Optimization of in Vitro Carotenoid Production by Rhodotorula Toruloides
Nguyen, Thai M.
Nguyen, Trinh T.L.
Nguyen, Tu T.
Vo, Nhat N.N.
Vo, Nhan T.
Nguyen, Yen T.N.

How to Cite

Nguyen T.M., Nguyen T.T., Nguyen T.T., Vo N.N., Vo N.T., Nguyen Y.T., 2024, Optimization of in Vitro Carotenoid Production by Rhodotorula Toruloides, Chemical Engineering Transactions, 108, 55-60.


Carotenoids are widely researched due to their correlation with the mitigation of severe illnesses such as cancer, cardiovascular disease, and macular degeneration, which points out the critical significance of natural pigments. Carotenoid production from microorganisms has many advantages compared to plants or algae because of its rapid growth rate, cost-effectiveness, and independence from geographical factors.
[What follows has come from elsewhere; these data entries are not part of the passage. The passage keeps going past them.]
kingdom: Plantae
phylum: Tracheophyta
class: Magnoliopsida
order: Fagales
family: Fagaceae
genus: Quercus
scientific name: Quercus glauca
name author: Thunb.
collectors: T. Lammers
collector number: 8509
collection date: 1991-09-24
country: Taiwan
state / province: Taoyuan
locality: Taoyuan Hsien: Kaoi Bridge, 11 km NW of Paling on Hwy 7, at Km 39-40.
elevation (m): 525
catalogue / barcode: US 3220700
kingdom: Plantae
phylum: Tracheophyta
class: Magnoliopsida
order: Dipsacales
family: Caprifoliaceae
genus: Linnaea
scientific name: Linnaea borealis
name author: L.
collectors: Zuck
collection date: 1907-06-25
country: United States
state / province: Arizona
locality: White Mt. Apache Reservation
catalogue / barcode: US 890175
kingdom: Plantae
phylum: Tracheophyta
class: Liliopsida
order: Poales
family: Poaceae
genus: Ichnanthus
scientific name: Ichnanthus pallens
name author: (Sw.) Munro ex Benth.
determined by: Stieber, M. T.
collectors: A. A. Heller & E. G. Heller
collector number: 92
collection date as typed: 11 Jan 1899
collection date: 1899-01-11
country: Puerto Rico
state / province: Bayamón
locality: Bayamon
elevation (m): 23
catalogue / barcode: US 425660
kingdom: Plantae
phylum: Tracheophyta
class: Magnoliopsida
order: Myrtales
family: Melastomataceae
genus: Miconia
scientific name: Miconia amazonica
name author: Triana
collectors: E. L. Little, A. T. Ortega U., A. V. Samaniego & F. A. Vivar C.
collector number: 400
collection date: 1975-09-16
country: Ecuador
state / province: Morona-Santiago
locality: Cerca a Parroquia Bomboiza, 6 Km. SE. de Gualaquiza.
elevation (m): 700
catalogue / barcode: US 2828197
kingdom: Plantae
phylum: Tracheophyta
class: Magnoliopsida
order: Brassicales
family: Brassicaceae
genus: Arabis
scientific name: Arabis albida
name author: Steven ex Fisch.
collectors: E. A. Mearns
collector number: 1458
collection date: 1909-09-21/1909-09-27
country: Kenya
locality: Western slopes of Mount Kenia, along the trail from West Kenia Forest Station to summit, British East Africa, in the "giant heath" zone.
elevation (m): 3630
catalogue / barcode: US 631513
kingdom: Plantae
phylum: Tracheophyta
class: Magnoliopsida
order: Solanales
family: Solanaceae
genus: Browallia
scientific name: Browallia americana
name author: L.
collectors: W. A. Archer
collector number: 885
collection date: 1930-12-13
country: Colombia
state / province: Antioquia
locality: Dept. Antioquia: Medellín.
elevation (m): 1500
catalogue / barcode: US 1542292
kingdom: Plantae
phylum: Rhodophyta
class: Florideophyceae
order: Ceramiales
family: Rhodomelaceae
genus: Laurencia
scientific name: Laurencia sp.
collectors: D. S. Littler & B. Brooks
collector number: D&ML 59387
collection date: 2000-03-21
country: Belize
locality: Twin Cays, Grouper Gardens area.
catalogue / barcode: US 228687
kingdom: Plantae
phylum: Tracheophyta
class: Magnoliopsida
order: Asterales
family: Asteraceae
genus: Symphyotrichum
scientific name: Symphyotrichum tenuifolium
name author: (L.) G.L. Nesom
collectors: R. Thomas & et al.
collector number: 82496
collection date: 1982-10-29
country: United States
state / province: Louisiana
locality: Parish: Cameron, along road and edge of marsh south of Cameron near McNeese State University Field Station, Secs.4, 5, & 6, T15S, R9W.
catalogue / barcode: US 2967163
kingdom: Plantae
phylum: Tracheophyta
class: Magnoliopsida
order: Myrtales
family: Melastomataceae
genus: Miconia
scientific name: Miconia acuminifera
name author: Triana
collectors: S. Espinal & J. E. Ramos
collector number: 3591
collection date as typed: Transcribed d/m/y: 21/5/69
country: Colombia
The genus Rhodosporidium, specifically the species Rhodosporidium toruloides, is renowned for generating carotenoid-rich biomass in biotechnology. However, the quantity and composition of carotenoid products obtained highly depend on the specific medium and culture conditions. In this research, carotenoid extraction by combining DMSO and acetone can result in high efficiency. Furthermore, the fermentation medium for R. toruloides was successfully optimized with affordable ingredients, including glucose, NaCl, H2O2, KH2PO4, MgSO4.7H2O, NH4Cl2, Na2HPO4, and yeast extract. The reassessment of the optimal model revealed strong compatibility between the predictive and experimental models regarding dry biomass and carotenoid content. The low residual glucose amount ultimately revealed adequate glucose consumption as a substrate for growth and carotenoid production.